得到想要答案,糯方心裏輕松一大截,僅憑他舅舅控制的十萬軍,很難替他搶回王位。
現在有張新幫忙,成功率飙升。
心裏嘲笑張新白癡,糯方告辭離開。
噔噔...
大殿側面傳來清脆腳步聲,盛裝的沐霜走過來,擔心道:“陛下,聽聲音,我總感覺那個糯方不懷好意。”
“不管他,”張新好奇,“你有什麽事情嗎?”
“我爺爺想爲陛下選妃,充實行宮後宮。”
“沒必要,”張新婉拒,“何況前線打仗呢。”
如果不是爲收服沐王府,沐霜不會成爲嫔妃。
如果不是爲收服後黎王室,解救七百多名隊員,陳碧玉也不會成爲平妃。
還選妃?
張新心裏直搖頭,他心裏住着陳晴兒,占滿一大半;另一小半也已經占滿。
而且,直到今天,張新對沐霜和陳碧玉還沒有多少感情。
不敢想像新鮮之後,會不會是一地雞毛?
答案是大概率的,張新決定帶兩個老婆出去逛逛,增加感情。
把絲綢錦緞換成普通棉布衣裙,把金簪換成木钗,鞋子也換成普通千層底。
從後門離開行宮,拒絕保護,猶如一家三口,來到昆明府最熱鬧的街市之一。
看的出來,無論是沐霜,還是陳碧玉,皆很開心。
街邊的糖葫蘆、花生糖、竹蜻蜓、兒童手鼓、發飾、胭脂....統統都喜歡。
最稀奇的是,中世紀居然已經有人賭石。
就在街邊,大石塊、小石塊約有上百塊,上面用毛筆寫着價格,從一元到百元都有。
畢竟玉石剛剛流行沒幾年,玩的人不多,隻有三四個。
看見新帶着兩個漂亮小娘子走過來,老闆招呼道,“南邊來的老坑礦石,統統七折,如果開出翡翠,能漲幾十倍呢。”
“南邊?”張新不确定問。
“托聖上的福,蕩平四部落,”商販介紹道,“南邊商道重新打通,才有這些好東西,要不要買一塊,開出好東西,可以打好幾副镯子呢。”

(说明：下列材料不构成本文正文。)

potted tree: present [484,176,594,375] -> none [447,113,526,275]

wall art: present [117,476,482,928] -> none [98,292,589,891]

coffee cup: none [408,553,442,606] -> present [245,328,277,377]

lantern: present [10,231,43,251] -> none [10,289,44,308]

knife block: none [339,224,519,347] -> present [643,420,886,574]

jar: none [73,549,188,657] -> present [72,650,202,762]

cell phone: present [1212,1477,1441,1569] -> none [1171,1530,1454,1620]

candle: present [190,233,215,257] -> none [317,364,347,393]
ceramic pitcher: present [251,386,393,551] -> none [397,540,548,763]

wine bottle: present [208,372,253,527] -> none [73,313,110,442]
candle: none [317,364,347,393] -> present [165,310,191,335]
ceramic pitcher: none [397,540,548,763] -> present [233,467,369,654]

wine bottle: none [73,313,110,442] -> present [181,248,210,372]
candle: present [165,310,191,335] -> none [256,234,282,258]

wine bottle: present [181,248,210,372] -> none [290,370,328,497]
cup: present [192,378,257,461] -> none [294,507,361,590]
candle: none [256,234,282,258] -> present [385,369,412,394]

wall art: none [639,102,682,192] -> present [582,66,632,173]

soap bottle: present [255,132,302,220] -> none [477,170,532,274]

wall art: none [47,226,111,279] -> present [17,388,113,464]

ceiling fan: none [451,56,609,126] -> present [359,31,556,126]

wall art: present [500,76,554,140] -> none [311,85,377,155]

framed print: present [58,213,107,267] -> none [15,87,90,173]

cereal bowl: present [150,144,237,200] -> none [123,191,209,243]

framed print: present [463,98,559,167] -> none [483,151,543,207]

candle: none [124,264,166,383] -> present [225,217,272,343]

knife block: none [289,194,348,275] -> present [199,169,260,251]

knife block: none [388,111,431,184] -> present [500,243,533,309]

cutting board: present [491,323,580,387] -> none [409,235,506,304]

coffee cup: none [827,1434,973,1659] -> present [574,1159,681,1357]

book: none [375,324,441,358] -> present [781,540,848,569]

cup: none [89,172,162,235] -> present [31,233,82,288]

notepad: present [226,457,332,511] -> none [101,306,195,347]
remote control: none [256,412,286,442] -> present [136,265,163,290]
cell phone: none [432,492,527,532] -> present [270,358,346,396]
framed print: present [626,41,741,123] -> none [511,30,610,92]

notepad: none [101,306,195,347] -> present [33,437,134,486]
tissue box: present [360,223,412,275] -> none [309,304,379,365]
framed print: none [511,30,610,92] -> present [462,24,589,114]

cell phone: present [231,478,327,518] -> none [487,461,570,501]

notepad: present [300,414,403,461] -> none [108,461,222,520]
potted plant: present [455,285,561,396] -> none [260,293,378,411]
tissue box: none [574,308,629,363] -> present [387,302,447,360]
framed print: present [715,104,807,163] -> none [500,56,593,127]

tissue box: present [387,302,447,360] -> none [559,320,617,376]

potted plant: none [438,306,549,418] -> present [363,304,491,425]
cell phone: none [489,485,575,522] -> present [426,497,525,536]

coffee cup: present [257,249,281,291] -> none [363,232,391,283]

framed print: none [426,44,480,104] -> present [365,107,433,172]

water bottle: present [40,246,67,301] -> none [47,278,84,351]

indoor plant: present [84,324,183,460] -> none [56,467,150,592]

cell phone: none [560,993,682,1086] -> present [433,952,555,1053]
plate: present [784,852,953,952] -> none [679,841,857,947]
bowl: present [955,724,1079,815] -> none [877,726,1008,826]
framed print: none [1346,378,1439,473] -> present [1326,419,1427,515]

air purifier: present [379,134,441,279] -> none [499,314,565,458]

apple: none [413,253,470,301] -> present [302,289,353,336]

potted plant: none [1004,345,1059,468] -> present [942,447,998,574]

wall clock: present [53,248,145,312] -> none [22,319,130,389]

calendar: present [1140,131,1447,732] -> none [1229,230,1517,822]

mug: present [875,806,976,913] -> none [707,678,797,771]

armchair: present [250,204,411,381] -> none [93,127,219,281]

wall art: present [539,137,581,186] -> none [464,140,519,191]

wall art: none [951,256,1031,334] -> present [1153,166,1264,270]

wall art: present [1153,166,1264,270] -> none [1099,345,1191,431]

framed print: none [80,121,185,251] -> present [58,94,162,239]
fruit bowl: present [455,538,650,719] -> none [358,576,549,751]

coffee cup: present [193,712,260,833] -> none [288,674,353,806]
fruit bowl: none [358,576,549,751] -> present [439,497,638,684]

沐霜輕輕扯扯張新左邊衣角,陳碧玉輕輕扯扯張新右邊衣角,兩人皆一副越越欲試模樣。
“這塊吧。”
張新随手指向一塊标價5元的石頭,石頭約半米高,四十公分寬,外形不規則。
商販眼睛明亮,‘元’是新皇推行的新貨币,5元相當于普通長工工作一個月俸祿。
出手就是5元,看不出來,這居然是個有錢人。
“您是回家開,還是現在打開?”商販熱情問。
“現在開吧。”
商販應是,收下錢,拿來廣州府生産的鋼鋸,當場開切。
張新和小妾玩的開心,注意力都在玉石上。
沒注意到在他們左後方二十米外,一對長相有些相似,約二十來歲的男女正在議論陳碧玉。
“哥,那個穿淺藍色長裙的女人,好像是後黎朝公主陳碧玉。”
“你确定?”男青年心中一愣,“你上次見她應該是五年前。”
“我上前去看看,”女人道,“你等我。”
丢下這句話,女人快步上前,從賭石攤前經過。
張新從女人身上撇一眼,沒有在意,隻當她是路人甲。
陳碧玉心思則全在石頭上,沒有看見。
而女人繞一圈,又回到青年跟前,“确定是她。”
“她不是嫁給狗了嗎?”青年眉頭輕皺,“難不成她旁邊那個男人就是....”
“應該是,那個人就在昆明府。”
“狗東西害我阮氏國破家亡,我現在就去殺掉他!”
兄妹兩人姓阮,廣南國王室成員,富春城破之前逃出。
妹妹作爲王室成員,曾經随使團出訪後黎朝,不僅親眼見過陳碧玉,還因爲年紀相仿,兩人聊過許多話題,還開玩笑說她嫁進後黎朝王室,陳碧玉嫁進廣南國王室。
“别!”女人拉住哥哥,“回去商量,這附近看不見的地方肯定有許多護衛。”
“錯過這次,我怕永遠等不到複仇機會!”
丢下這句話,男子抽出匕首握藏在長袖裏,從身後快速向張新靠近。